Instinctively, I touch where my braid used to be. My head felt so light when Dad cut it all away, as if he’d taken off some terrible thing that’d been dragging me down for years. Which was true, in a way.
Theo says, “You actually look like a boy.”
My first instinct is to snap, I was a boy before I cut my hair and stopped wearing dresses, and I’d still be a boy if I hadn’t, but I don’t. I can’t be mad at him for saying the same thing I thought when I looked in that bathroom mirror. He’s just being nice.
“I look awful,” I say. I force a smile even though he can’t see it, not really. “I guess that’s the same thing as looking like a boy, right? I’ve worn cargo shorts three days in a row. If that’s not awful, I don’t know what is.”
Theo snorts. “How did I manage to land a straight guy?”
“How dare you imply I’m heterosexual. I am disgusted and appalled.”
And we’re quiet again, because we got close to the way things used to be and neither of us knows what to do with that.
Theo clears his throat. “Did you come here alone?”
“Of course I did.”
His throat bobs. I get the urge to pick out from under my nails blood that isn’t there anymore.
“Benji, I…,” Theo says. “I’m so sorry.”
I’ve been doing pretty good at not thinking about Dad. What would thinking about him do, anyway?
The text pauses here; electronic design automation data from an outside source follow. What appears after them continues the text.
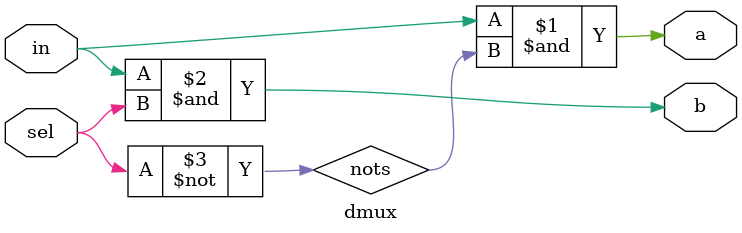
<source format=v>

/**
 * Dmultiplexor.  
 * {a,b} = {in,0} if sel == 0
 *         {0,in} if sel == 1
 *
 * Adapted from "The Elements of Computer Systems" 
 * by Nisan and Schocken, MIT Press.
 *
 */

module dmux(
  output a, b,
  input in, sel);
  
  not
    not0(nots, sel);
    
  and
    and0(a, in, nots),
    and1(b, in, sel);
endmodule
  
</source>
It won’t change anything. “It’s fine.”
“Are you sure?”
I wave my hand at him. “I brought you stuff. Make sure it’s okay.”
“Right.” He sets the broken backpack on the teacher’s desk and opens it up. “Sorry.” I can’t watch him take out the food, the socks, the water. Still, as he replaces his old, ragged mask, I get a glimpse at his awkward half stubble. My dysphoria burns. I’ll never get to have that. I’ve come to terms with it, sure, but that doesn’t mean it doesn’t hurt.
He stands there, hand over the mask as if feeling it. “You came back.”
“What, you thought I wasn’t going to?” I sit underneath a corkboard filled with coloring pages of the ark and the apostles. “I’m not that much of an asshole.”
“I just wouldn’t have been surprised if you didn’t. I would’ve been hurt, but I’d have understood. I haven’t exactly been…”
He doesn’t have to finish his sentence. No, he hasn’t.
He folds up his gangly limbs and sits beside me. He never did fill out as much as he thought he would, not the way his father did. Instead, he’s wiry like a wound-up spring, maybe one of those garage-door springs that can take off your face if you mess with them.
He’s so close. His thigh presses up against mine. I have to stop myself from leaning against him the way I always have.
“I lost it,” he says, “and I ruined the best thing that ever happened to me.” God, I hate apologies. He knows that. Why can’t we just admit that it’s all fucked up and move forward without talking about it? “I hurt you because I wasn’t mature enough to deal with you making a decision.”